Though you’d be hard-pressed to reach adulthood without having absorbed dozens and dozens of sometimes-contradictory and often unsolicited opinions on pubic hair (especially women’s) and what to do with it, it’s not surprising if you still don’t know why you have it in the first place. While there exists some research on pubic hair preferences, there is very little to be found on its purpose. But if one assumes there’s an evolutionary rationale for every part of our bodies, pubic hair must be there for a reason … right?
Perhaps unsurprisingly, this isn’t a major area of interest for medical researchers, Dr. Raquel Dardik, a gynecologist at NYU Langone Health, tells me. (“Generally, we’re trying to focus on things that will have more of a public impact,” she says.) That said, there are a few evidence-based theories as to what pubic hair might be for.
Pubic hair is a mechanical barrier to your skin.
The best supported theory as to pubic hair’s function is probably also the most intuitive: it’s there to cover your skin. “The most common thought is that it’s used for protection of the pubic area, like a little bit of a cushion,” says Dardik. “It can prevent a lot of abrasions and other things that, when you don’t have any pubic hair, you’re more likely to get, like abrasions, irritation, exposure to dust, etc.”
But does that mean that removing one’s pubic hair also removes one’s protection? Sort of, says Dardik. “We know removal doesn’t cause any significant problems for women, as long as it’s done in a hygienic, proper way,” she says. It’s that last part that’s key — removing pubic hair can cause abrasions, irritation, and even infection, but it’s the removal itself that does it, says Dr. Jen Gunter, an OB/GYN and author of the upcoming book The Vagina Bible. “There are a lot of studies that talk about the trauma of pubic hair removal,” she says. “We see burns from hot wax, we see injuries from razors, abscesses, things like that. There definitely are a fair number of visits to the emergency department every year, and also to the gynecologist’s office, related to the actual injuries from pubic hair removal.” But again — it’s not being without pubic hair that’s risky, but the removal itself.
Pubic hair may be there to trap moisture.
According to Gunter, vulva skin has a higher moisture content than other parts of the body, and pubic hair might serve to maintain it. “Pubic hair probably helps keep the humidity or the moisture content high in vulva skin by trapping moisture,” she says.
Pubic hair seems to reduce the transmission of STDs and other infections.

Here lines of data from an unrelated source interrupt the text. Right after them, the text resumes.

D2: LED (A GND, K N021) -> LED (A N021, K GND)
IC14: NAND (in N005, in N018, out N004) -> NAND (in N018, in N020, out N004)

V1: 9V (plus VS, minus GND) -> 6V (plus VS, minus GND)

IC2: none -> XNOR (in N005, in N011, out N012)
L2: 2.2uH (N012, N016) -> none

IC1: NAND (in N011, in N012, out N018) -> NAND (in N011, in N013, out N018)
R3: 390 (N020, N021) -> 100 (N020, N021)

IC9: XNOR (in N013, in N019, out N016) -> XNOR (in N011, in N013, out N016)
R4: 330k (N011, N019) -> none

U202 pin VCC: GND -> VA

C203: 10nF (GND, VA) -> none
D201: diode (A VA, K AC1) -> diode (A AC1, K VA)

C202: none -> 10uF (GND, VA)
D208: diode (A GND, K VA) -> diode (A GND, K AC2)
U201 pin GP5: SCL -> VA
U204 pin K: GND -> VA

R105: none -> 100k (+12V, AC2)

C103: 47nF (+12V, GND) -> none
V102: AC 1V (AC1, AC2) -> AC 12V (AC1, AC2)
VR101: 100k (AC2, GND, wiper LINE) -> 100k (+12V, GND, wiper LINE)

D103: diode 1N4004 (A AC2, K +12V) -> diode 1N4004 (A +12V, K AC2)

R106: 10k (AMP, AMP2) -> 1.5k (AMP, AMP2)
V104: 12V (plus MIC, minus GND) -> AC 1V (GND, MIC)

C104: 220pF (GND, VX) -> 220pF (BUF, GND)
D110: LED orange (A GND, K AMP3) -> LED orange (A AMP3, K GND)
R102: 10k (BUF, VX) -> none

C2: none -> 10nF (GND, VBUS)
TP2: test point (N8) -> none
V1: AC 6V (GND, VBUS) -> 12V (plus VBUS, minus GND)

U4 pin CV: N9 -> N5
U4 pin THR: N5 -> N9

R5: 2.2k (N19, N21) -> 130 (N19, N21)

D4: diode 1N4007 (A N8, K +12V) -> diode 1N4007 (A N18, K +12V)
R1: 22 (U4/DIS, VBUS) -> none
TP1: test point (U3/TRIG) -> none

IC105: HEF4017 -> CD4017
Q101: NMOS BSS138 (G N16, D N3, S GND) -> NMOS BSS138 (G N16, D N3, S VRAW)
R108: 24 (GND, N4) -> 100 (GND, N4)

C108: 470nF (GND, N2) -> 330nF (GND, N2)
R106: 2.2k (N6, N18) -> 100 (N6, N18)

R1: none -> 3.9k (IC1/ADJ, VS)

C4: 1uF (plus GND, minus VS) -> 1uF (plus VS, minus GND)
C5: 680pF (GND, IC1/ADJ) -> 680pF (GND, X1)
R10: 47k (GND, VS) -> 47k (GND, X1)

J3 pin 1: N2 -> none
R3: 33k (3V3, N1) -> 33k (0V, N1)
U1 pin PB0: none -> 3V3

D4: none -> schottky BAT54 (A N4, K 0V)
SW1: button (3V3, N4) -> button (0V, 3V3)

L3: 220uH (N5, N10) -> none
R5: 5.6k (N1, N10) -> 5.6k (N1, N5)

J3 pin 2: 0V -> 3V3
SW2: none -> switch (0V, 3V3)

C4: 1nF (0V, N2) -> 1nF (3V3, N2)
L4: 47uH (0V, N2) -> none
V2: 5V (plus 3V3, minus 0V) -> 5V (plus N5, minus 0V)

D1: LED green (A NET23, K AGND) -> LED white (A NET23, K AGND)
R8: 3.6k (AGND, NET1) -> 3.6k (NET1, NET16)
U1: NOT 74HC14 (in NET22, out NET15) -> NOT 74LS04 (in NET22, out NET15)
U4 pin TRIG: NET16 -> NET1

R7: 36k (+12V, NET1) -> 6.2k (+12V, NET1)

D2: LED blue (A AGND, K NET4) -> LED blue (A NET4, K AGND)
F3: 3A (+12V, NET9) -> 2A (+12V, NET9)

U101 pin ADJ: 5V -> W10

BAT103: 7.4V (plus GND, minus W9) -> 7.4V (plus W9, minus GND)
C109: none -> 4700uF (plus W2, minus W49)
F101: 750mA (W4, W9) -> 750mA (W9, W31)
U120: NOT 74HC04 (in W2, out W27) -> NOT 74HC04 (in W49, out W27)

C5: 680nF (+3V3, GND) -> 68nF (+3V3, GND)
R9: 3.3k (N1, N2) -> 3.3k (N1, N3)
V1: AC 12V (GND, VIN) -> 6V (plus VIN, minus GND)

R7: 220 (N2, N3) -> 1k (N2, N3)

While researchers and doctors caution that the relationship is not proven to be causative, there is evidence that the removal of pubic hair is correlated with nearly twice the risk of contracting an STD. “There is some emerging data showing that pubic hair removal is associated with an increased incidence of viral sexually transmitted diseases, so HPV, herpes, and potentially other STDs as well,” says Gunter. “Most recently there was a study linking it with dysplasia, which is pre-cancer, which is probably linked to HPV.” It is of course possible that people who remove their pubic hair are also engaging in sexual behaviors which increase their risk, says Gunter, but even after controlling for number of sexual partners, the increased risk remained.
Exactly how this works is still a mystery, but Gunter says it’s possible it has something to do with hair removal’s disruption of the acid mantle, a combination of sebum and bacteria which she describes as “the the final layer of waterproofing” on our skin. When we shave, or wax, or laser that skin, we might also remove that protective layer. Generally speaking, too, says Gunter, we know from surgery studies that hair removal (broadly) leads to increased risk of infection — so it makes sense this would apply to STDs, too.
Pubic hair might emit pheromones — but probably not.
Finally — and least scientifically — there is some speculation that pubic hair has something to do with the transmission of pheromones, an already dubious concept as applied to humans. “There’s no medical or scientific data” to back up the theory tying pubic hair to pheromones, says Dardik, and yet it’s one often suggested by women’s magazines.
“A lot of people really don’t believe that pheromones are a big part of the way we reproduce anymore,” adds Gunter. As a result, she says “I don’t really emphasize that component.”
What am I supposed to do with this information?
Ultimately, it’s up to you, says Dardik. “It’s very much a woman’s choice. Pubic hair has not caused any problems throughout the ages and it doesn’t cause any problems currently,” she says.
Still, Gunter encourages us to think of public hair removal as an “intervention,” much in the same way hair dye is an intervention. “You dye your hair, that’s an intervention — there’s a risk of reaction to the dye. There are risks with that,” she says. “We haven’t really spoken much about the risks of pubic hair removal until recently, so I think it’s important for people to know we don’t know what we don’t know.”